Three Steps to Help you Change
Follow me on this one. It is not complicated, but it can be very powerful.
- So step one is the first week or two, I tell them to identify anger (procrastination, obsessive thoughts) when they occur. Be aware of the trouble it has gotten them into and the ways they need to overcome it. Dig deep, and bring out the things that are happening in their life. Frequently I have to make them do this in the therapy session. Although it may be difficult at first, from my experience in police psychology and dealing with police stress, I know how important this first step can be.
- Involves programming the brain. I tell my clients to say the words “anger-stop-think” or “procrastination-stop-think” or “obsession-stop-think” (insert whatever factor they are trying to change or get rid of, the word “stop” – then what they want to do instead). They should say these three words 500 times a day. They should do this every single day for two weeks straight. (The reason I tell them to do it for two weeks is because I doubt many of my clients will do it for that long, but I really want them to engage in this behavior for a solid week straight. So, if I tell them two weeks, chances are they will make it to the end of the first week, at least, before they stop.) I encourage all my clients to get a golf counter to keep track of all the times they’ve said the three words (I give it to them). My male clients really relate to it.

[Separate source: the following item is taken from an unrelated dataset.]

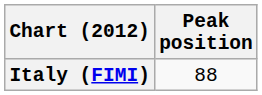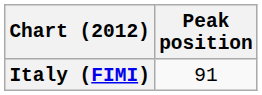Italy (FIMI) | Peak position: 88 -> 91
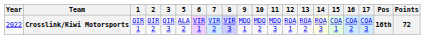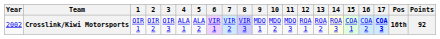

Invariably, the first thing I hear when I tell my clients to do this is: “That’s impossible. I can’t do that. How can you expect me to say that 500 times?” But it’s really not as hard as you may think. On the drive back from the therapy session, they can say it 200 times. While you exercise that evening you can say it. Say it in the bathroom, while you shower, while you clean up the house or cook dinner. You’ll see that it’s really a lot easier to do this than you may think. Hey, as a good Catholic boy growing up, how many Hail Marys and Our Fathers did I say ritualistically? It got programmed in my head. The purpose of this whole exercise is it slowly changes your mindset. Saying something 500 times a day for 7 days a week, for a total of 3,500 times, is bound to get the message to sink in and help change the way they think and act. Eventually, if they continue this practice, whenever you get angry, or whenever you begin to procrastinate, these words will pop into your head and you will stop and think about the behavior that you are about to do. Essentially, these three words help reprogram your brain, so that you are able to stop and think before you say or do something you will later regret.
- The third step I talk with them about a variety of cognitive techniques. I may talk about emotional opposites, I may talk about relativity, I may talk about entropy being natural, I may talk about self-esteem of other people, obsession is a big topic or even randomness in life. The time management matrix where you understand the difference between importance and urgency is also very relevant here. This is a technique that can spin in many different directions, but it is a good starting technique, and very useful in police psychology and dealing with police stress. You can even use it as a self-help technique. Now I need to go buy stock in golf counters.